Please do the required reading before attempting problems. Not only does it contain the material you need for the week’s work, and more examples than in the lectures, it will remind you of the details that you have to keep in mind when attempting problems. You will solve problems faster if you read first.
The course follows the textbook in sequence. So you will always know which chapters are going to be covered: start where you left off in the previous week, and compare the home page calendar with the Table of Contents to see where to stop.
Lectures will cover Chapters 21 and 22 this week.
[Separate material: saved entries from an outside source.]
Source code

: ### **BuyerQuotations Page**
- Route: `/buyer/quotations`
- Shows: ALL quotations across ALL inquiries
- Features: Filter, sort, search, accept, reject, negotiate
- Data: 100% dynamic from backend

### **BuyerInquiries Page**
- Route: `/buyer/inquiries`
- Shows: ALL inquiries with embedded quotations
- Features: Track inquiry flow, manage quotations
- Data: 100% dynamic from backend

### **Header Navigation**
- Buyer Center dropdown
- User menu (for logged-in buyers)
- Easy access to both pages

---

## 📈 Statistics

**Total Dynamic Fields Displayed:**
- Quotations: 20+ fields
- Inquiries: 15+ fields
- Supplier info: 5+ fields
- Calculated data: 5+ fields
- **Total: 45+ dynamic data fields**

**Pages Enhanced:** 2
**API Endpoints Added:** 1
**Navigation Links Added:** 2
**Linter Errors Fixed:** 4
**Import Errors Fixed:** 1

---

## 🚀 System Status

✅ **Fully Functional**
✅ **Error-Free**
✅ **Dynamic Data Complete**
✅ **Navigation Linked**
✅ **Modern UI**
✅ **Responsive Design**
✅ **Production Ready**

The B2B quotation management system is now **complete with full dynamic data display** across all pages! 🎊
The goal of practice is for you to figure out how to get started on a solution and see it through to the end. To achieve this, you have to be prepared to go over the background reading and examples and then mess around with the ideas yourself to come up with steps that will lead to a solution. It will not be achieved if you just read solutions created by others.
Study for Quiz 4.
In section you will work on practice problems and also on the week’s lab if needed. The proportion of time spent on the two activities will depend on the relative demands of the lab and the week’s theory.
The focus will be on approaches to problem-solving. So for example you might develop clear outlines for how to solve several problems, instead of finding the detailed answers to just a few.
Further Review Exercises 9, 13, 14, 16, and (on Wednesday) some time spent on lab.
Topic: Relations between the normal, gamma, and beta families, including their relations with the binomial, geometric, and Poisson families.